**Documento di origine**
⁂

Se Trieste, come ha scritto Bazlen, è stata una cassa di risonanza, l’aver amplificato il suono delle teorie freudiane è stato il contributo più alto offerto dalla città alla cultura italiana. Saba, che andò in analisi da Weiss, lo considerava l’uomo della provvidenza e disse che le sue ‘Scorciatoie’ erano sgorgate proprio dalla scoperta dell’inconscio. Svevo gli regalò una copia della ‘Coscienza di Zeno’ e nella dedica alluse al contributo fondamentale della psicanalisi, anche se Weiss, poco prima di morire, prese le distanze: “quel libro non c’entra nulla con Freud”.

⁂

**Dati estratti**
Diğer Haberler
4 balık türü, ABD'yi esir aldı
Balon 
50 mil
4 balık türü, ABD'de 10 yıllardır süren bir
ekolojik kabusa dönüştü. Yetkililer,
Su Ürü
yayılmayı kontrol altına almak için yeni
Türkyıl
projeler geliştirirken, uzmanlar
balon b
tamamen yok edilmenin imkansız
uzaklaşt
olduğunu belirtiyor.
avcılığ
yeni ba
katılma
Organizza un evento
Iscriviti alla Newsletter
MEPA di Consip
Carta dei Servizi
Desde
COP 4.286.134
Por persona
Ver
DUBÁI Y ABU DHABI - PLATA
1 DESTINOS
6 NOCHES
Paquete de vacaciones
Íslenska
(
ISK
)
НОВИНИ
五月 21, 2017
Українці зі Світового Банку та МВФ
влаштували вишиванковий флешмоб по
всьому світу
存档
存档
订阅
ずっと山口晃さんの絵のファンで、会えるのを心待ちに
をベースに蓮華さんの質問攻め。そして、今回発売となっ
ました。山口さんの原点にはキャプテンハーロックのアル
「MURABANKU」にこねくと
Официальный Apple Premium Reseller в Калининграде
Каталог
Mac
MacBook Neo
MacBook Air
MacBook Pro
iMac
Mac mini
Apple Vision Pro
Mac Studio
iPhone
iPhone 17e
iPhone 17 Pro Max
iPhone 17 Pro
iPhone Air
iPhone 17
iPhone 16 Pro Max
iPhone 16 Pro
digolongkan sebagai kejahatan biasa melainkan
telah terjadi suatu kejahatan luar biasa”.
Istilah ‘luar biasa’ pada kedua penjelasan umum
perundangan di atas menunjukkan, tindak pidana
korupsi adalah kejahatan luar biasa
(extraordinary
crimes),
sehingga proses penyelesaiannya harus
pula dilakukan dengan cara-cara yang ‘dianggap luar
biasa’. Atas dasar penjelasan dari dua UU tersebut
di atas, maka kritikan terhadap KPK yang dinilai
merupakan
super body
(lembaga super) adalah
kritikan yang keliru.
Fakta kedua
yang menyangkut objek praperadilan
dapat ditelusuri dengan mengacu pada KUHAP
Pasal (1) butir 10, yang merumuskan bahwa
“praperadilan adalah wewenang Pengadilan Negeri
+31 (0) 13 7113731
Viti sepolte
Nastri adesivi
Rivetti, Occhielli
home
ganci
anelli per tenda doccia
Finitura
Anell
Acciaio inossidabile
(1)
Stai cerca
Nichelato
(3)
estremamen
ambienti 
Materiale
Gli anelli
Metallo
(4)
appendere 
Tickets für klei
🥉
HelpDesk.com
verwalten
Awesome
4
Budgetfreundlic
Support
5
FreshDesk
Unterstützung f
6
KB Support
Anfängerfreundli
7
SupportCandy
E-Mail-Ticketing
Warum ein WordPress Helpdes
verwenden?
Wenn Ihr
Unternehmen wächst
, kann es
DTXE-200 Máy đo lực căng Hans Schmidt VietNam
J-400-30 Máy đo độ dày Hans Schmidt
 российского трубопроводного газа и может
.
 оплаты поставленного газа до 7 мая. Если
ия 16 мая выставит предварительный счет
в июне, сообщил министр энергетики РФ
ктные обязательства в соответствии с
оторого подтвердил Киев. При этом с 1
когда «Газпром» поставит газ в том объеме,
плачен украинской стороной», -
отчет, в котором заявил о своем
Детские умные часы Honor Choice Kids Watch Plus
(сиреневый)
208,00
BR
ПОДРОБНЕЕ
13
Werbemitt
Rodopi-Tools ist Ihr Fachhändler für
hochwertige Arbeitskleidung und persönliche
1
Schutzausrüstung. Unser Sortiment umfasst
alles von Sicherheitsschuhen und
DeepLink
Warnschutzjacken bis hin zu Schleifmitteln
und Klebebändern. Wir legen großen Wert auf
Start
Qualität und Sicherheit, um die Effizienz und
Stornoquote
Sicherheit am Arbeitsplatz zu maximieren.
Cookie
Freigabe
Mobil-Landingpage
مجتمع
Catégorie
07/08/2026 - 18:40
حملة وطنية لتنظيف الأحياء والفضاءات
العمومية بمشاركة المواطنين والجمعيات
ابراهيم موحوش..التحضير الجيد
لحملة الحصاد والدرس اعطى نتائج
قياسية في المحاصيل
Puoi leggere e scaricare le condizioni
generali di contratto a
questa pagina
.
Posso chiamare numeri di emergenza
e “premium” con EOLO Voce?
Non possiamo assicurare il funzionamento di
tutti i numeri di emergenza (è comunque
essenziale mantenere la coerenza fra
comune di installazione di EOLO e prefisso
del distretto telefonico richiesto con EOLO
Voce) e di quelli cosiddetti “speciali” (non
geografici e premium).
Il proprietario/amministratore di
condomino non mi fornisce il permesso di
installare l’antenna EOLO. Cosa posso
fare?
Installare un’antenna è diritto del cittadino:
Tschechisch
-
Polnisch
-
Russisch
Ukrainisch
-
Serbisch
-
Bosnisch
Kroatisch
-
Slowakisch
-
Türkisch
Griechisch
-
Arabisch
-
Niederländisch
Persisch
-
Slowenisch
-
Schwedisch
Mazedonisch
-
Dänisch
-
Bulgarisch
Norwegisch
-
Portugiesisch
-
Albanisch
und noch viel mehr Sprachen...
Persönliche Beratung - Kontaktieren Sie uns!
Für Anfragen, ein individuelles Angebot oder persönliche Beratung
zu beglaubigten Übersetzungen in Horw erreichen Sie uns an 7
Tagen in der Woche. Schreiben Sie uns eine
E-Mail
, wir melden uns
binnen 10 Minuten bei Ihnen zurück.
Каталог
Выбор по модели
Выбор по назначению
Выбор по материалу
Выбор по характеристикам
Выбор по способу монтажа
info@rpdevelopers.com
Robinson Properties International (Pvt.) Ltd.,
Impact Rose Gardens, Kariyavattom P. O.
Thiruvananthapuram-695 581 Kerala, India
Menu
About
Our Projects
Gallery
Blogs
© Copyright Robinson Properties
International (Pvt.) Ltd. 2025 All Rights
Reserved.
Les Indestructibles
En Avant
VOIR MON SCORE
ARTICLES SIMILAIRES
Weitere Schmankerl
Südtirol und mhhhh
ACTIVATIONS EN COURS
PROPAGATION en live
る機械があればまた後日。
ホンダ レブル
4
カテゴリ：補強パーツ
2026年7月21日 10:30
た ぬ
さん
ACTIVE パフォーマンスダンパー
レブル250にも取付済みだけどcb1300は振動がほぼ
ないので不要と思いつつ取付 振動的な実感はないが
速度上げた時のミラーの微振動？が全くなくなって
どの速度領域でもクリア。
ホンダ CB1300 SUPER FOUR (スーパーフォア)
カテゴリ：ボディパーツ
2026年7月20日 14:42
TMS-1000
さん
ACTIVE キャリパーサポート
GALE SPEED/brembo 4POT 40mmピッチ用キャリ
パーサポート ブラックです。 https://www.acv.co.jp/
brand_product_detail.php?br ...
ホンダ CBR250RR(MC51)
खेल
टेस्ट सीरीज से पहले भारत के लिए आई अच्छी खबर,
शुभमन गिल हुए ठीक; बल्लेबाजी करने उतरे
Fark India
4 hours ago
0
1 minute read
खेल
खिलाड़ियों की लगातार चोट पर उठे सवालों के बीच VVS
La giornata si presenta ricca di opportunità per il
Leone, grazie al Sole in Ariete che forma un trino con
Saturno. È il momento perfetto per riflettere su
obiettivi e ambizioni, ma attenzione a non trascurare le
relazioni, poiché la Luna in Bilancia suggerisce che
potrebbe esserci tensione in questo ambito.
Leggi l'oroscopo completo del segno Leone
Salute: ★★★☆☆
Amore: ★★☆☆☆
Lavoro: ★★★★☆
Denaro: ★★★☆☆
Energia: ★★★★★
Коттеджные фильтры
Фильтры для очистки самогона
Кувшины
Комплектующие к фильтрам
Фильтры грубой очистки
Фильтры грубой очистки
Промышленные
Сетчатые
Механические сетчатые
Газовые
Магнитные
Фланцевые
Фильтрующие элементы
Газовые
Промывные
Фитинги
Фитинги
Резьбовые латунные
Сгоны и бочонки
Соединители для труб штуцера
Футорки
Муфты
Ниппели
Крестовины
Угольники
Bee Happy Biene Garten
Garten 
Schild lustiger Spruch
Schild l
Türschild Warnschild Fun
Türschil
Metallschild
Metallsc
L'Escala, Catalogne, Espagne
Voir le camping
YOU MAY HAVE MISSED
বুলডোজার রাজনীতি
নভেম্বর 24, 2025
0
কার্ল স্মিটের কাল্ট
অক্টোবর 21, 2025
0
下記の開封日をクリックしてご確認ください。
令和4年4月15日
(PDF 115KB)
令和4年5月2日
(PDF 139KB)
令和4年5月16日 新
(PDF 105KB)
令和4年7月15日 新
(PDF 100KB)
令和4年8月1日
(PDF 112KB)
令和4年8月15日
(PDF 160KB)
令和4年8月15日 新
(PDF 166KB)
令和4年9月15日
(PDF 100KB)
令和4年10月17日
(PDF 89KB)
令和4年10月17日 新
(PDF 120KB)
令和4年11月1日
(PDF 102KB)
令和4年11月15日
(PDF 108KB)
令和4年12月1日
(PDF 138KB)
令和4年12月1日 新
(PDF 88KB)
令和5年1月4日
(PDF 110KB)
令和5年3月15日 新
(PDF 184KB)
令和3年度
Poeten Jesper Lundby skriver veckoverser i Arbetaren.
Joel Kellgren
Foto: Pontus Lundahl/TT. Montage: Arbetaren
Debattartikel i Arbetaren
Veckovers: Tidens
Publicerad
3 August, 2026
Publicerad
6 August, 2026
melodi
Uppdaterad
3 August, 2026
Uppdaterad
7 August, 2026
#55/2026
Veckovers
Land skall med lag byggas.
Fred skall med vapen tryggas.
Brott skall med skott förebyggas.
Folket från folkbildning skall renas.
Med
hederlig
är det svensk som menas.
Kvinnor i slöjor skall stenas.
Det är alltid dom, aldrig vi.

⁂

**Il compito**
Ricopia per favore l'intero brano su Trieste e la psicanalisi, senza alcuna modifica. Le righe non hanno alcun ruolo in questo lavoro.

**Soluzione**
Se Trieste, come ha scritto Bazlen, è stata una cassa di risonanza, l’aver amplificato il suono delle teorie freudiane è stato il contributo più alto offerto dalla città alla cultura italiana. Saba, che andò in analisi da Weiss, lo considerava l’uomo della provvidenza e disse che le sue ‘Scorciatoie’ erano sgorgate proprio dalla scoperta dell’inconscio. Svevo gli regalò una copia della ‘Coscienza di Zeno’ e nella dedica alluse al contributo fondamentale della psicanalisi, anche se Weiss, poco prima di morire, prese le distanze: “quel libro non c’entra nulla con Freud”.